Together, We’re Mining Data to Improve Patient Outcomes

“We at Massachusetts Eye and Ear are excited to be among the first academic institutions to send electronic medical record data to the IRIS Registry,” said Han-Ying Peggy Chang, MD. “The IRIS Registry offers academic institutions everywhere a unique opportunity to use large-scale electronic medical record data for the study of diseases and their treatment outcomes, which will ultimately help to improve patient care.” (Photo by Garyfallia Pagonis)
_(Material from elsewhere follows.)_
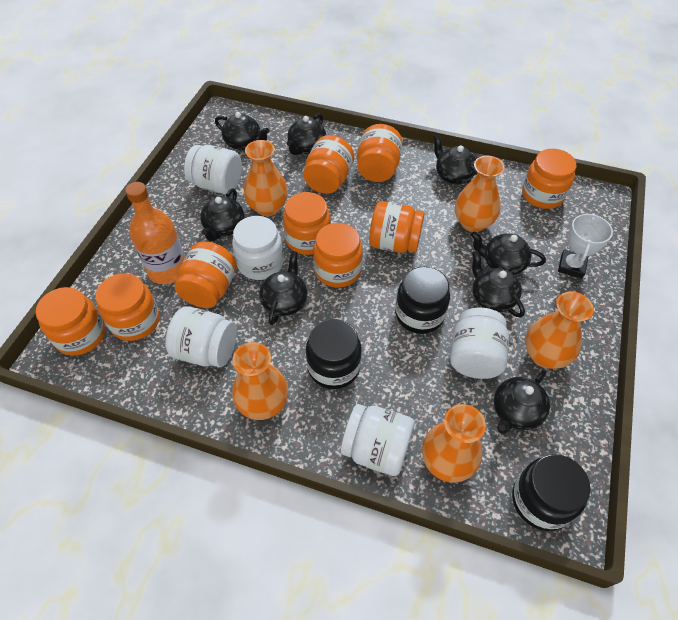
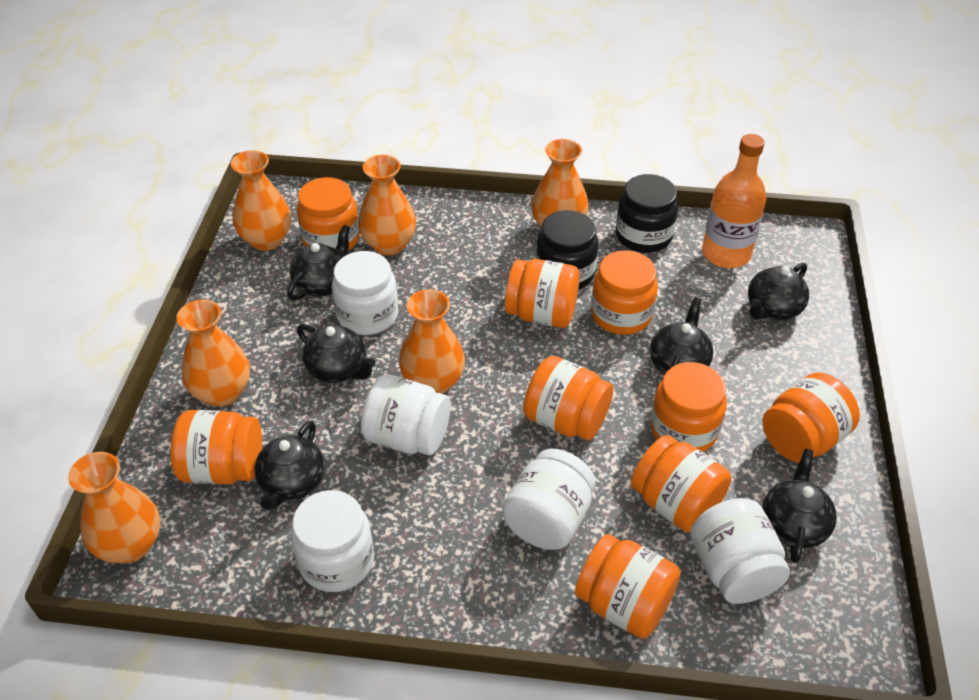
black jar: [306,319,362,389] [395,267,450,334] [512,454,591,531] = 3 -> [536,210,598,290] [616,174,678,253] = 2
black teapot: [200,189,245,242] [215,112,269,150] [259,251,307,325] [286,113,326,155] [433,134,478,184] [471,231,546,275] [472,250,525,318] [494,370,550,434] = 8 -> [254,421,325,510] [287,224,350,301] [297,324,375,383] [650,298,714,375] [748,263,809,320] [762,449,837,563] = 6
orange vase: [232,342,288,420] [244,140,288,216] [422,404,486,483] [455,156,505,232] [525,292,594,369] = 5 -> [68,452,160,563] [176,299,250,407] [231,150,291,251] [358,155,416,255] [399,289,465,394] [531,139,589,228] = 6
white trophy: [558,213,613,279] = 1 -> none = 0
FOR THE FIRST TIME, ophthalmologists have a data-driven tool — the IRIS^® Registry (Intelligent Research in Sight) — to improve patient care. With support from the Foundation, in just a few short years, it’s become the largest registry in all of medicine. The significance is profound. We’re now able to extrapolate data from millions of records in a fraction of the time it would have taken 10 years ago. By having the ability to immediately apply the knowledge from this data in our practice, we are improving patient outcomes at a pace never seen before.

Since the beginning of 2014, U.S. Academy member ophthalmologists using the IRIS Registry have submitted data on millions of patients with common eye diseases, including openangle glaucoma, cataracts, age-related macular degeneration and diabetic retinopathy. And its reach continues to grow, providing ophthalmologists with clinical benchmarks and practice patterns on more than 37 million U.S. patients and 148 million patient visits as of July 1, 2017.

Approximately 16,000 physicians who are registered for the IRIS Registry can now use this data to assess their quality of care and to ease compliance with Medicare reporting requirements. Ophthalmologists avoided penalties of more than $17 million in 2014, $73 million in 2015 and $95 million in 2016 by using the IRIS Registry to participate in the Centers for Medicare and Medicaid Services’ Physician Quality Reporting System. For 2017, that amount is estimated to be $100 million.

IRIS Registry users span all practice types, from solo practitioners to large institutions, including nine ophthalmology departments. The registry’s influence continues to expand rapidly. Alongside other sources of data, the Centers for Disease Control and Prevention is now evaluating use of the IRIS Registry to establish a new eye health surveillance system that would provide population estimates of vision loss, eye diseases, eye health disparities, and barriers and facilitators to care.

“It’s apparent how you will be able to use this data to change the way you practice,” said George A. Williams, MD. “And I really believe it’s going to make us all better doctors.”

Together, we can continue to positively impact patient outcomes. All of this accumulation of data means better care for our patients. Physicians can measure the continuum of care from initial patient contact through intervention and follow-up. And they can produce easy-to-interpret, national and inter-practice benchmark reports to gain meaningful insights and make practice improvements.